[WORK REQUIRED]:
Return every line of the data below that contains the string "written". Case counts.

:::::

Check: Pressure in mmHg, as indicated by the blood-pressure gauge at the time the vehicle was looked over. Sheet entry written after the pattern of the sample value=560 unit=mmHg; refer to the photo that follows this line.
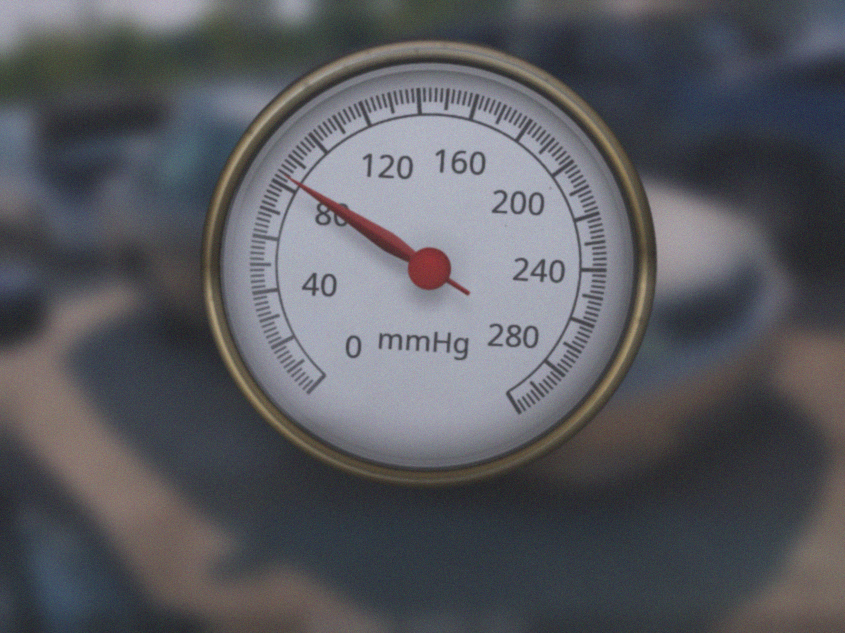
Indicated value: value=84 unit=mmHg
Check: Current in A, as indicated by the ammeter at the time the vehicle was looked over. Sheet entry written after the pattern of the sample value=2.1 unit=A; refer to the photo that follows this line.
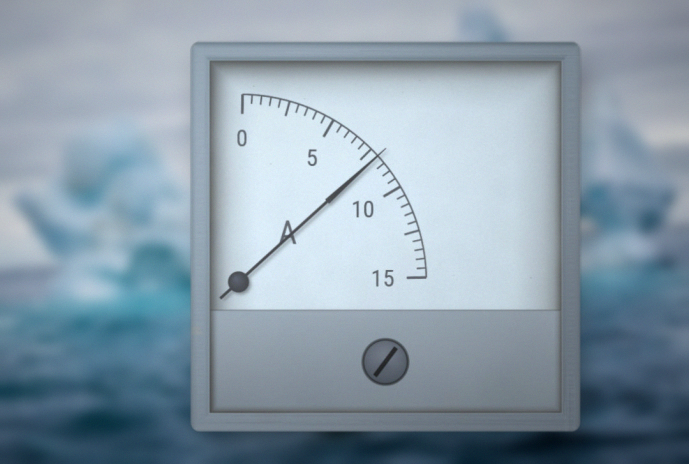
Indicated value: value=8 unit=A
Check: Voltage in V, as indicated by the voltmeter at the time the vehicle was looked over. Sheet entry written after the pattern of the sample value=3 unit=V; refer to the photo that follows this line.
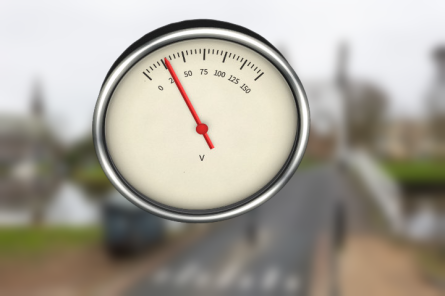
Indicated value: value=30 unit=V
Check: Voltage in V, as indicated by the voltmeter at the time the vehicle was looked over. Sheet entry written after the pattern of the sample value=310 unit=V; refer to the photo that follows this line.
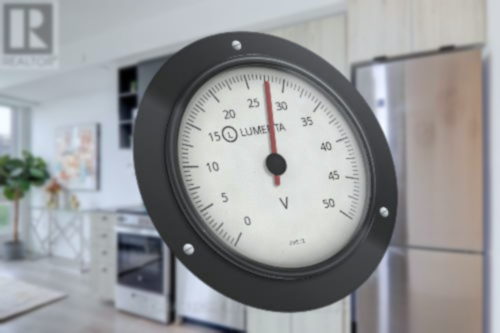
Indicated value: value=27.5 unit=V
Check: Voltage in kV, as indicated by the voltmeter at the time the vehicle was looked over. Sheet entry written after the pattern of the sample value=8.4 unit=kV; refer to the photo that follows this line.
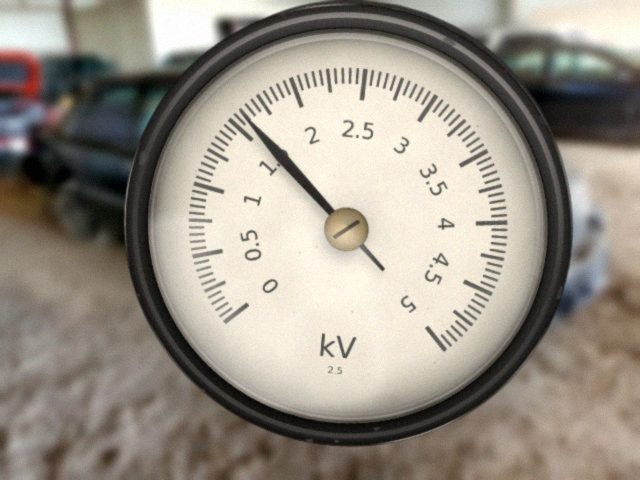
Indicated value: value=1.6 unit=kV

:::::

[SOLUTION]:
Check: Pressure in mmHg, as indicated by the blood-pressure gauge at the time the vehicle was looked over. Sheet entry written after the pattern of the sample value=560 unit=mmHg; refer to the photo that follows this line.
Check: Current in A, as indicated by the ammeter at the time the vehicle was looked over. Sheet entry written after the pattern of the sample value=2.1 unit=A; refer to the photo that follows this line.
Check: Voltage in V, as indicated by the voltmeter at the time the vehicle was looked over. Sheet entry written after the pattern of the sample value=3 unit=V; refer to the photo that follows this line.
Check: Voltage in V, as indicated by the voltmeter at the time the vehicle was looked over. Sheet entry written after the pattern of the sample value=310 unit=V; refer to the photo that follows this line.
Check: Voltage in kV, as indicated by the voltmeter at the time the vehicle was looked over. Sheet entry written after the pattern of the sample value=8.4 unit=kV; refer to the photo that follows this line.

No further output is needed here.